__WHAT YOU HAVE TO DO__
Some entries follow. Reproduce exactly the lines starting at the one with "134: (84, 599)" and stopping after the one with "144: (110, 595)".

[Collected data]
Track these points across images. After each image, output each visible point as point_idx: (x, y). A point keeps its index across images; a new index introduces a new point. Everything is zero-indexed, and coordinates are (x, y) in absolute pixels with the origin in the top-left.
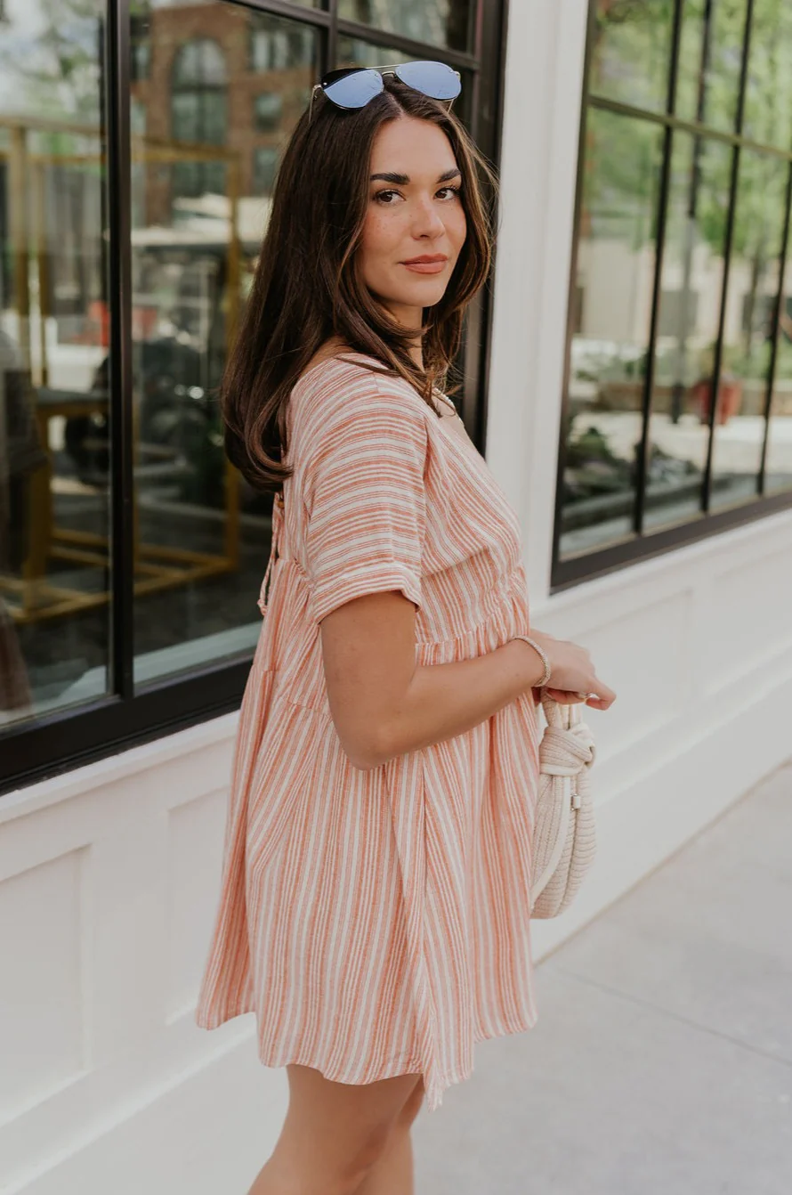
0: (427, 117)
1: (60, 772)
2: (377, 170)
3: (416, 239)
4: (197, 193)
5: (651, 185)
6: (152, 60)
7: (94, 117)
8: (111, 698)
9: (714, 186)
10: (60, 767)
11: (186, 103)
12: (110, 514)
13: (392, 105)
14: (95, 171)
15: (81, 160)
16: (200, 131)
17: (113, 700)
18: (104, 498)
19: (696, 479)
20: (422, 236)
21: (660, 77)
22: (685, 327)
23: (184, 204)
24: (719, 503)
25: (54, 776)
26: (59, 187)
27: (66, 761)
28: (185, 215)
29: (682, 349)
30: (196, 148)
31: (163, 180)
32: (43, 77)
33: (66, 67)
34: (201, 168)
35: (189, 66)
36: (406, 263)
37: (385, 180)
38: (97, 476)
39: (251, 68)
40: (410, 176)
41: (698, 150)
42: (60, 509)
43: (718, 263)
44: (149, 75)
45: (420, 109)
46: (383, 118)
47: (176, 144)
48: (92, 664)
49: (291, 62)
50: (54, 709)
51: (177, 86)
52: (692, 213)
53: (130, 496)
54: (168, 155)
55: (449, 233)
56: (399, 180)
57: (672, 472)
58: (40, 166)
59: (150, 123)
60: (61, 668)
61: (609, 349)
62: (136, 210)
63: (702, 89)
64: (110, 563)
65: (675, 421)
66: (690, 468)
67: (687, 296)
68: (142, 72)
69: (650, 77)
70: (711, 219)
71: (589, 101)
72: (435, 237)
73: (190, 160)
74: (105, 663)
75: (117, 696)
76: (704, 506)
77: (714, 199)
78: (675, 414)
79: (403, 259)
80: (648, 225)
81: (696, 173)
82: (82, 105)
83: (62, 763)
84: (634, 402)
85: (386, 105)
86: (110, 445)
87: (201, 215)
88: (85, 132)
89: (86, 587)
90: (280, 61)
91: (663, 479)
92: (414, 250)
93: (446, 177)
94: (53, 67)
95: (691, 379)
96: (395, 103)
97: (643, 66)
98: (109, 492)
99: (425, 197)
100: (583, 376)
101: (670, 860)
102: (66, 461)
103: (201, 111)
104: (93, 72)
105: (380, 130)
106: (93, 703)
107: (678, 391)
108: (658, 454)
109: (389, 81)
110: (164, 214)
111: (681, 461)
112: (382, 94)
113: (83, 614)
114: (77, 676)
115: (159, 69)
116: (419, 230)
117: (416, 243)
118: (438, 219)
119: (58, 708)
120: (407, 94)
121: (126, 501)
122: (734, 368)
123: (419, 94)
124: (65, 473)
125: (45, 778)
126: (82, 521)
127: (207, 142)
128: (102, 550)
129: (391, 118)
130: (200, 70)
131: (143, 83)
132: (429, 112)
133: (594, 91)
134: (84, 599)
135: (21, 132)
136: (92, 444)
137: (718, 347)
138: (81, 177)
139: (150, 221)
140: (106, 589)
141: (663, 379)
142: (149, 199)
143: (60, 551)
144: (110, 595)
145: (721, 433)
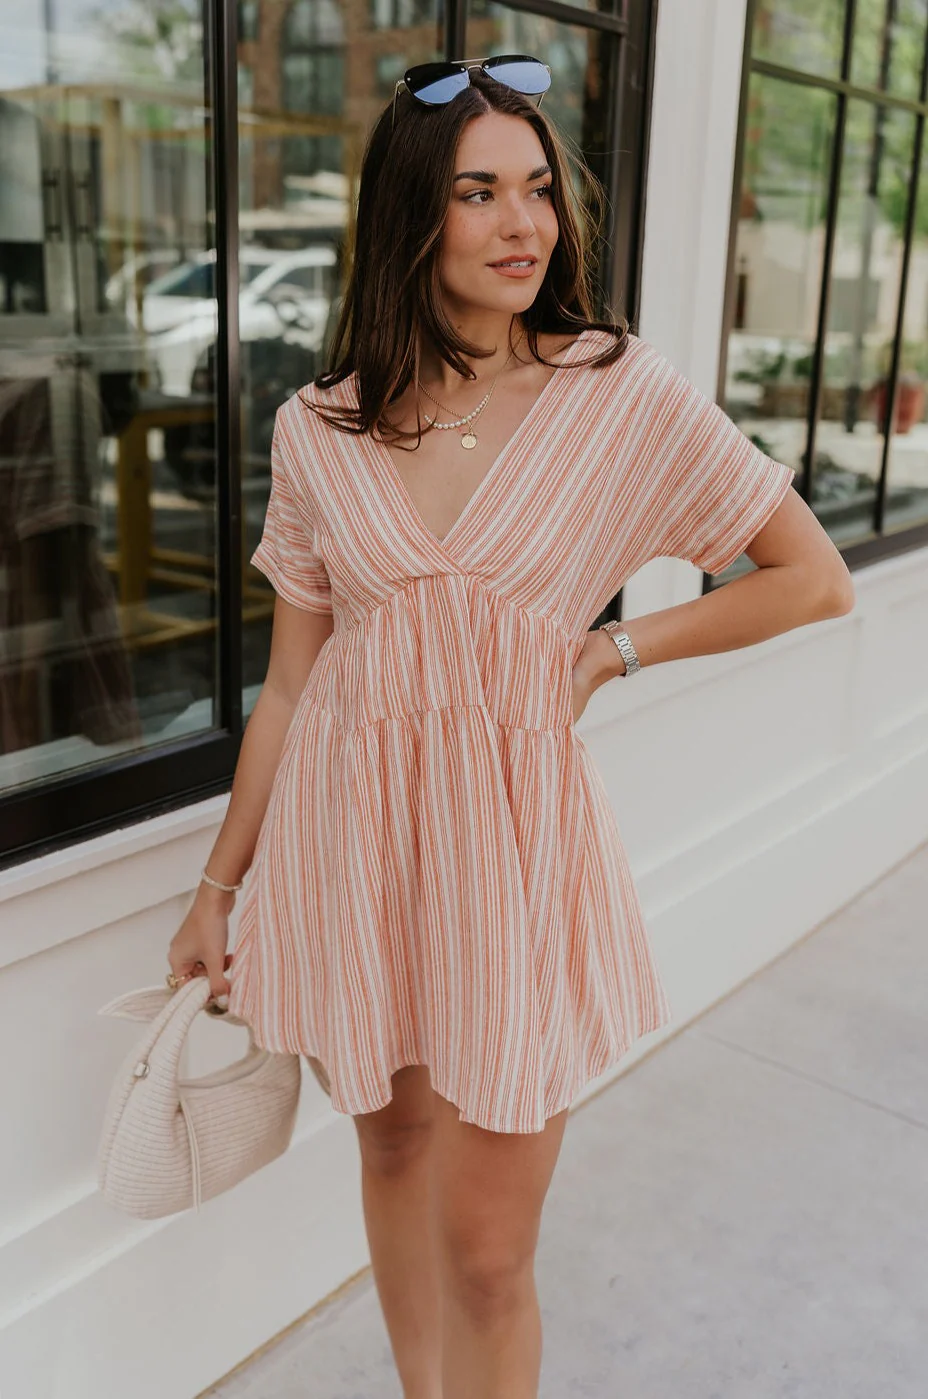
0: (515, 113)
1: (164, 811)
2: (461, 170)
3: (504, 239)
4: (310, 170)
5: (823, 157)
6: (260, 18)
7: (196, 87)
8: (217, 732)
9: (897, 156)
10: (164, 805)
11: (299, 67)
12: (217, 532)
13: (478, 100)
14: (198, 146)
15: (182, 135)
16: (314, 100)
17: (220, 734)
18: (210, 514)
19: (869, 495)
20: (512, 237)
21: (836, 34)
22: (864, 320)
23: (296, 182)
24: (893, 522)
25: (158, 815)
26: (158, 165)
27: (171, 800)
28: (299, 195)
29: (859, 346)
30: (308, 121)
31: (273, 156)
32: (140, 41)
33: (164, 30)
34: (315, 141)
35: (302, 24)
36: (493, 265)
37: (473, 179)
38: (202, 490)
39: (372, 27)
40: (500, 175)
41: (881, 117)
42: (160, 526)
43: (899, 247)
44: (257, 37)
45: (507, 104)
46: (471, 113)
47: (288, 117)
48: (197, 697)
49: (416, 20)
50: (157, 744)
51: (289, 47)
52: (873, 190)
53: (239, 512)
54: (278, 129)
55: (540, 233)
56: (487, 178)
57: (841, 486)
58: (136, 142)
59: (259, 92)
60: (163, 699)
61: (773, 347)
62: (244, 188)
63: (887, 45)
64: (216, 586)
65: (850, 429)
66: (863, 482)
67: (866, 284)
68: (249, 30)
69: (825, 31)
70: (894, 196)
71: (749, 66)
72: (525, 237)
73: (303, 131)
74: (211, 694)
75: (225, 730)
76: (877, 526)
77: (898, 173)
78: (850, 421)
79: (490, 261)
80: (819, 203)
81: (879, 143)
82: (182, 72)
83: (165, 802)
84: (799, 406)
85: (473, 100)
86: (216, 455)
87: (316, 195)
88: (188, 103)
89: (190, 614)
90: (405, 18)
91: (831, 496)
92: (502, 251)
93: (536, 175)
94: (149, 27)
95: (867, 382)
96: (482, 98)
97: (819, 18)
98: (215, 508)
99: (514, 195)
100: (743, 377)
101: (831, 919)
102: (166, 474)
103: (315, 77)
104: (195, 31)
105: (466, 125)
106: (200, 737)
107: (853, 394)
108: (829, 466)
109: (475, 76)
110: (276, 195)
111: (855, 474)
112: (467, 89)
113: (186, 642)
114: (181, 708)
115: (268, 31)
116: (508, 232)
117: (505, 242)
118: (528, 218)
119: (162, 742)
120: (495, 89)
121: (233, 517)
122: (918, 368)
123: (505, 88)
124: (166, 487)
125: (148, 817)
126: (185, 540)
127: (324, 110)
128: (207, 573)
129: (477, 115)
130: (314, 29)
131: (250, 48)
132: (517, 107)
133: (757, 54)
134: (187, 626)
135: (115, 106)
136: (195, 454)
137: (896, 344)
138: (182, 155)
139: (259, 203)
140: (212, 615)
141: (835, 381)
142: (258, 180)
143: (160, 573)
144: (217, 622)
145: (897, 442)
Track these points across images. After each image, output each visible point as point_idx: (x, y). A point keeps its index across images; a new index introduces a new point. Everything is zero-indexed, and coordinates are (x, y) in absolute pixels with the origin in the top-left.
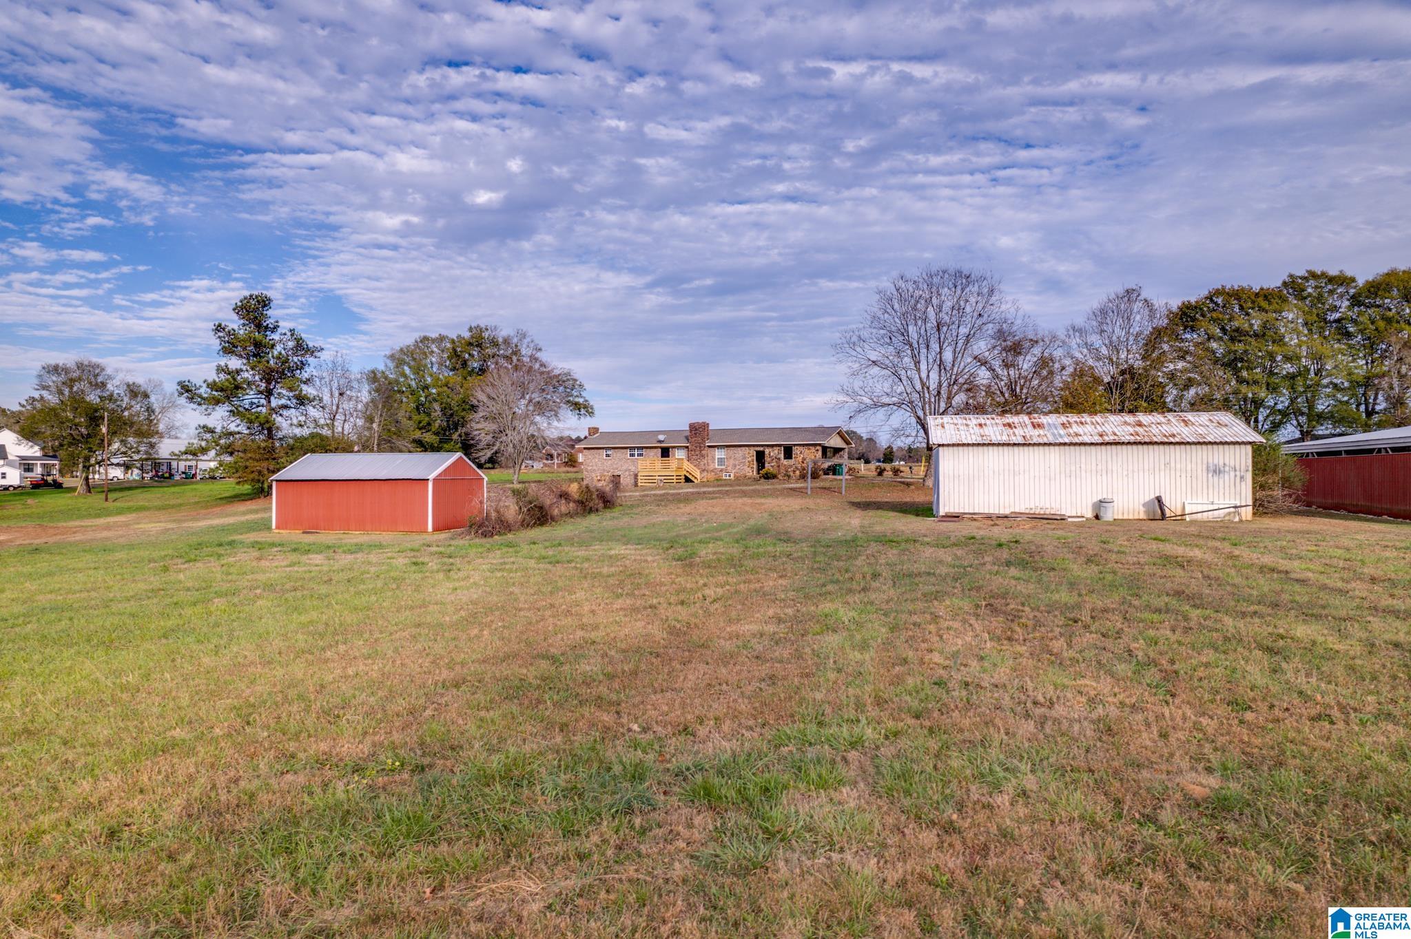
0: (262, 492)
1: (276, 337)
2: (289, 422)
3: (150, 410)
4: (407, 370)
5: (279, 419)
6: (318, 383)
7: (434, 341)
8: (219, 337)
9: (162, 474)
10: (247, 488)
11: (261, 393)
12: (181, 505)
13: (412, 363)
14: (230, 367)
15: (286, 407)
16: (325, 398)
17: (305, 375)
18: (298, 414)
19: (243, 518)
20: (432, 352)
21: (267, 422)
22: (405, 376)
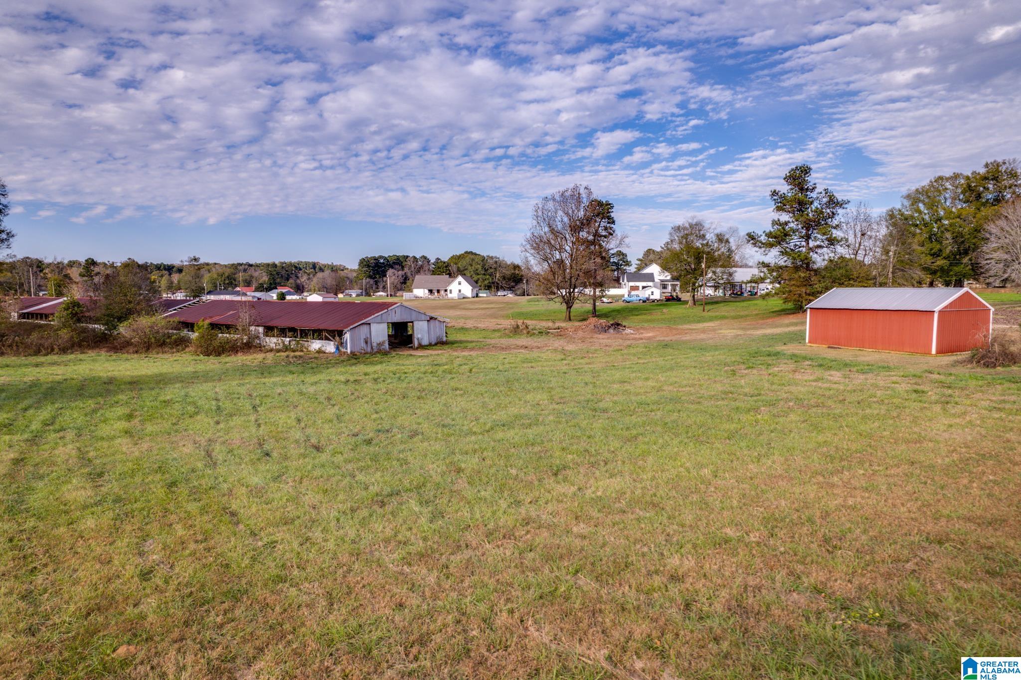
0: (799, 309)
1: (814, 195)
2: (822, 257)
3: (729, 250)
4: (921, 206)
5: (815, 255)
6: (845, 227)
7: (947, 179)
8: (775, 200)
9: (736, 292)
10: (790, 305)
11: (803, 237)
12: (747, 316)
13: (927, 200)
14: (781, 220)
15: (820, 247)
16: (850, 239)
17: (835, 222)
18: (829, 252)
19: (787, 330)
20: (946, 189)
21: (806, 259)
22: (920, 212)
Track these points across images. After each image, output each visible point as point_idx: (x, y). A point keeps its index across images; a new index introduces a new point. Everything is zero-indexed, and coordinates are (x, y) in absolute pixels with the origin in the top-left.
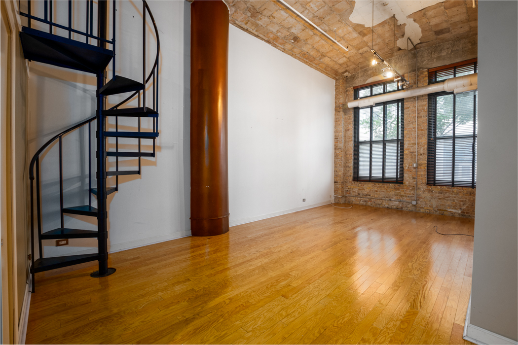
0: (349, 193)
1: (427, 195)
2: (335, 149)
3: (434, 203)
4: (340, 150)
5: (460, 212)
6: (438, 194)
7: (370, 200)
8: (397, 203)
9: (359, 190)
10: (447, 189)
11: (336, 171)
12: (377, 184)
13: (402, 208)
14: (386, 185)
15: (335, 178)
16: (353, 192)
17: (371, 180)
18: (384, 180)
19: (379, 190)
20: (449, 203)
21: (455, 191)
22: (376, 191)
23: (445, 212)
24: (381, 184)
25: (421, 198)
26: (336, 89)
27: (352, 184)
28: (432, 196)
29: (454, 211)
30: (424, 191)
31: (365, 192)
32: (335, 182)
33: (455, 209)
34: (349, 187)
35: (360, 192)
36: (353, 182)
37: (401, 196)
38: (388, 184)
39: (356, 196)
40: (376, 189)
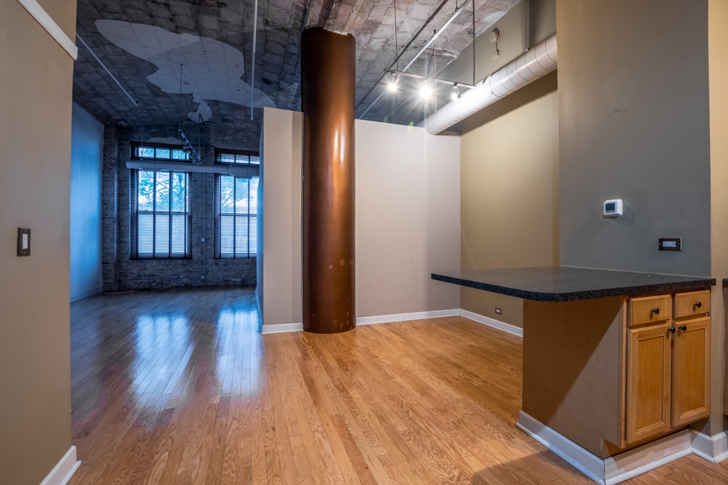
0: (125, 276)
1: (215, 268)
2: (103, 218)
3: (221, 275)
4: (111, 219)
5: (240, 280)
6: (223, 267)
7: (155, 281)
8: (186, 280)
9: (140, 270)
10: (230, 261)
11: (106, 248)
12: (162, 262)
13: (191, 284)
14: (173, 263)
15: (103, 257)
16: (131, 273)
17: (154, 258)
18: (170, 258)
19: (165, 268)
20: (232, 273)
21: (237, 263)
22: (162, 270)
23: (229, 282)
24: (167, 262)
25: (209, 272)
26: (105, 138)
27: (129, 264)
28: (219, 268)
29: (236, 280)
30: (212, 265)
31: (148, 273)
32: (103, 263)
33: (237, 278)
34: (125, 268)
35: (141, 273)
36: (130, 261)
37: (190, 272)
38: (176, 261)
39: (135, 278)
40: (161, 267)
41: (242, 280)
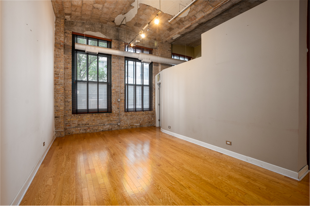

__RESPONSE__
134: (84, 599)
135: (21, 132)
136: (92, 444)
137: (718, 347)
138: (81, 177)
139: (150, 221)
140: (106, 589)
141: (663, 379)
142: (149, 199)
143: (60, 551)
144: (110, 595)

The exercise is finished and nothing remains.